Control reversal is an adverse effect on the controllability of aircraft. The flight controls reverse themselves in a way that is not intuitive, so pilots may not be aware of the situation; to roll to the left, they have to push the control stick to the right, the opposite of the normal direction.
There are several causes for this problem, pilot error, effects of high-speed flight, incorrectly connected controls and various coupling forces on the aircraft.
Equipment failure may cause flight controls to behave unexpectedly, for example the possible rudder reversal experienced on board United Airlines Flight 585.[1]

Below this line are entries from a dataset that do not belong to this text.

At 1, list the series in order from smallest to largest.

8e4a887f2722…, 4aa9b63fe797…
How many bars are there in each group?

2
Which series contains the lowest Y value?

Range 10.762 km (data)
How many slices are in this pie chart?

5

Pilot error is the most common cause of control reversal. In unusual attitudes it is not uncommon for the pilot to become disoriented and make incorrect control movements to regain level flight. This is particularly common when using helmet-mounted display systems, which introduce graphics that remain steady in the pilot's view, notably when using a particular form of attitude display known as an inside-out.[2] [3]
Incorrectly connected controls are another common cause of this problem. It is a recurring problem after maintenance on aircraft, notably home built designs that are being flown for the first time after some minor work. It is not entirely uncommon on commercial aircraft, and has been the cause of several accidents including the crash of the Short Crusader before the 1927 Schneider Trophy and the 1947 death of Avro designer Roy Chadwick.[4]

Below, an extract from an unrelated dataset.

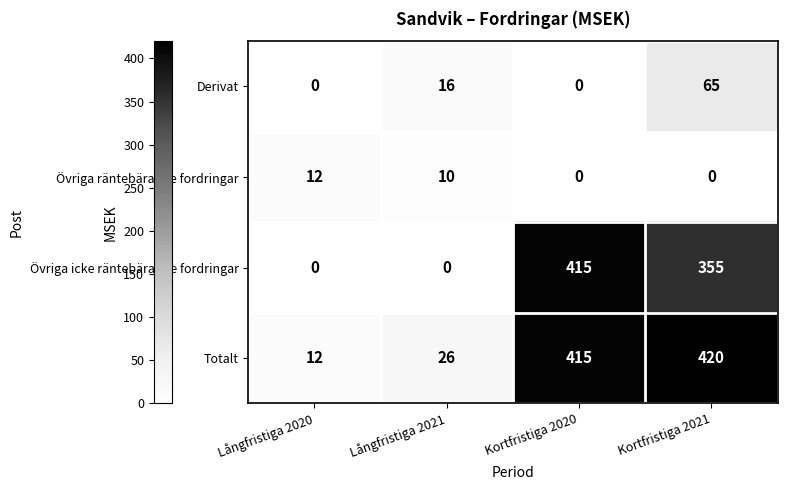

Rank the series by their maximum value, from highest to lowest.

Totalt, Övriga icke räntebärande fordringar, Derivat, Övriga räntebärande fordringar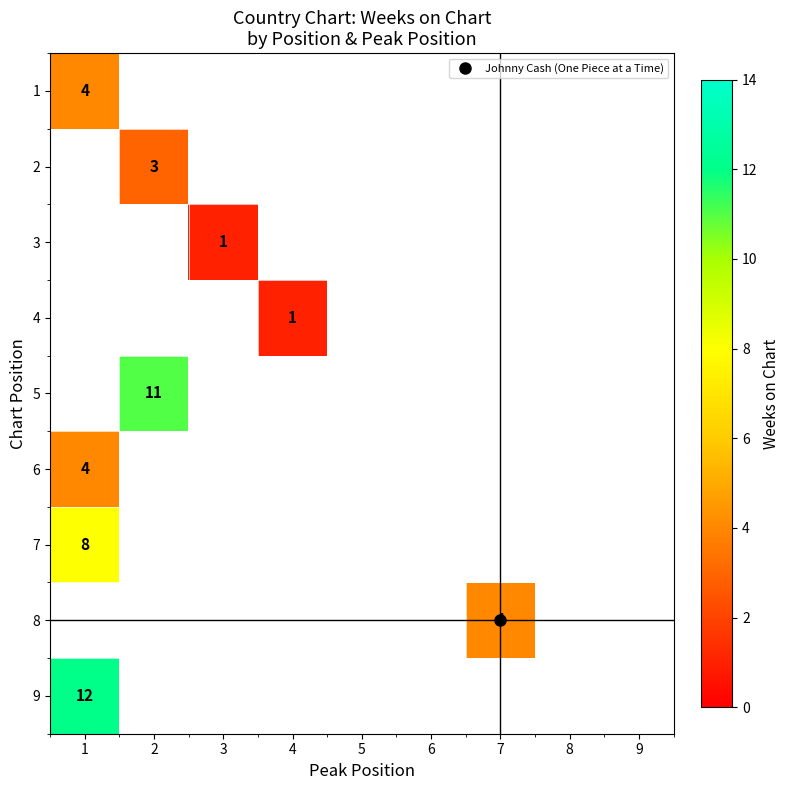

List the labels in order of 8 value, smallest first.

1, 2, 3, 4, 5, 6, 7, 8, 9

See main article: Aeroelasticity. Another manifestation of the problem occurs when the amount of airflow over the wing becomes so great that the force generated by the ailerons is enough to twist the wing itself, due to insufficient torsional stiffness of the wing structure. For instance when the aileron is deflected upwards to make that wing move down, the wing twists in the opposite direction. The net result is that the airflow is directed down instead of up and the wing moves upward, opposite of what was expected. This form of control reversal is often lumped in with a number of "high speed" effects as compressibility.

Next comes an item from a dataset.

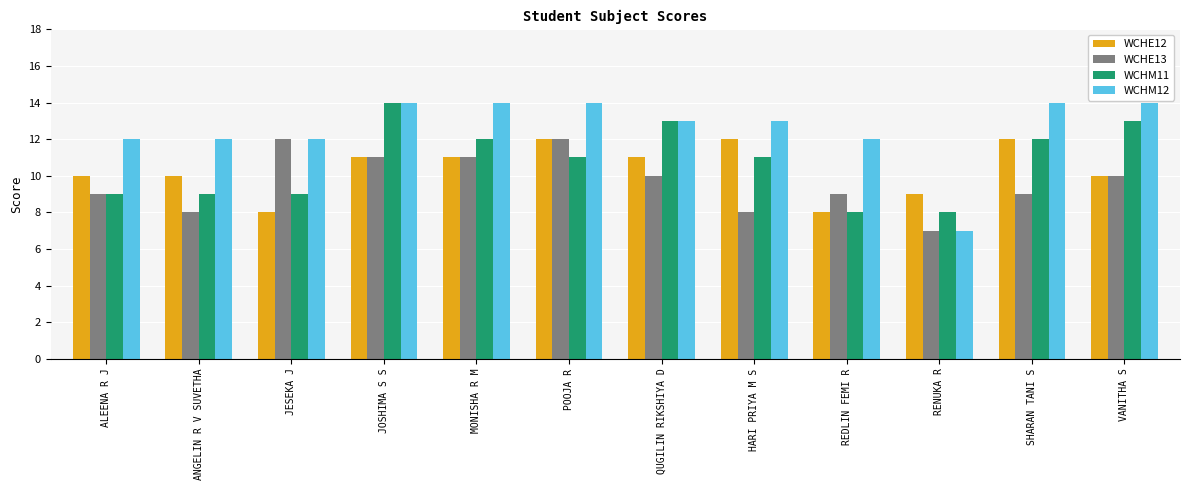

Is it true that WCHE13 equals 16 at POOJA R?

False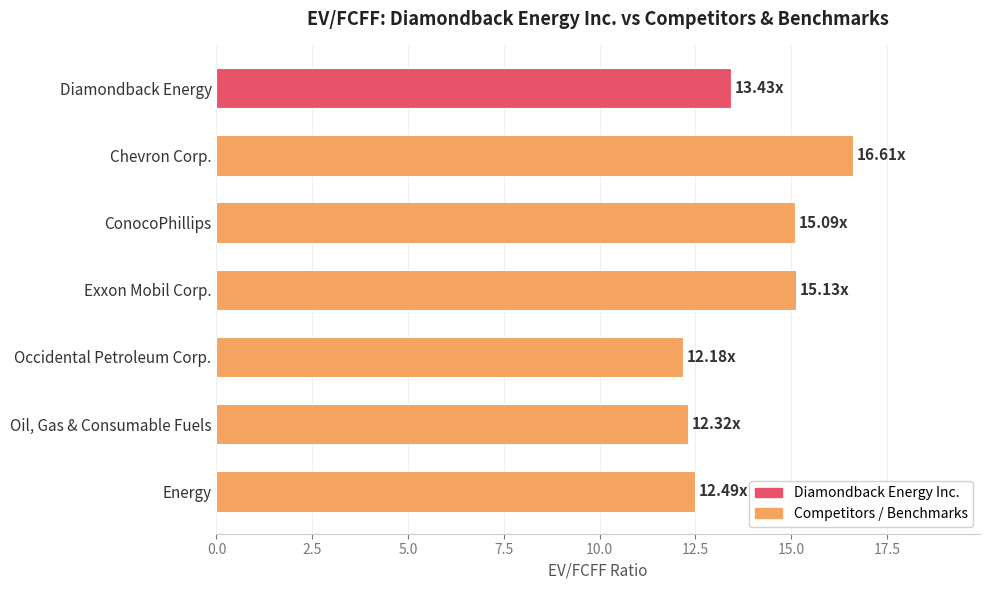

List the labels in order of value, smallest first.

Occidental Petroleum Corp., Oil, Gas & Consumable Fuels, Energy, Diamondback Energy, ConocoPhillips, Exxon Mobil Corp., Chevron Corp.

The Wright Brothers suffered a form of control reversal, normally referred to as adverse yaw. In their 1902 glider they continued to encounter a problem where the glider would roll in one direction but yaw in the reverse direction, then spin into the ground. They eventually cured the problem by adding a movable rudder system, now found on nearly all aircraft.
The root cause of the problem was dynamic. Warping the wing did what was expected in terms of lift, thereby rolling the plane, but also had an effect on drag. The result was that the upward-moving wing was dragged backwards, yawing the glider. If this yaw was violent enough, the additional speed on the lower wing as it was driven forward would make it generate more lift, and reverse the direction of the roll.
Due to the high speeds at which the Supermarine Spitfire could dive, this problem of aileron reversal became apparent when it was wished to increase the lateral maneuverability (rate of roll) by increasing the aileron area. The aircraft had a wing designed originally for an aileron reversal airspeed of 580 mph, and any attempt to increase the aileron area would have resulted in the wing twisting when the larger ailerons were applied at high speed, the aircraft then rolling in the opposite direction to that intended by the pilot. The problem of increasing the rate of roll was temporarily alleviated with the introduction of "clipped" wing tips (to reduce the aerodynamic load on the tip area, allowing larger ailerons to be used) until a new, stiffer wing could be incorporated.This new wing was introduced in the Mk 21 and had a theoretical aileron reversal speed of 825mi/h.[5]
The Boeing B-47 was speed limited at low altitudes because the large, flexible wings would cancel out the effect of the control surfaces under some circumstances.[6] [7]
Control reversal also affected the Gossamer Condor, the Kremer Prize-winning human-powered airplane. When a wing warping mechanism was tried as a solution to a long-running turning problem, the effect was to turn the airplane in the opposite direction to that expected by conventional airplane knowledge. When the Condor was rigged "conventionally", the inside wing slowed down so much that it settled to the ground. By employing "backwards" wired wing-warping, the inside wingtip angle of attack was increased so that the added drag slowed that wing while the added lift allowed the airfoil to stay aloft at a slower speed. The tilted canard could then complete the turn.[8]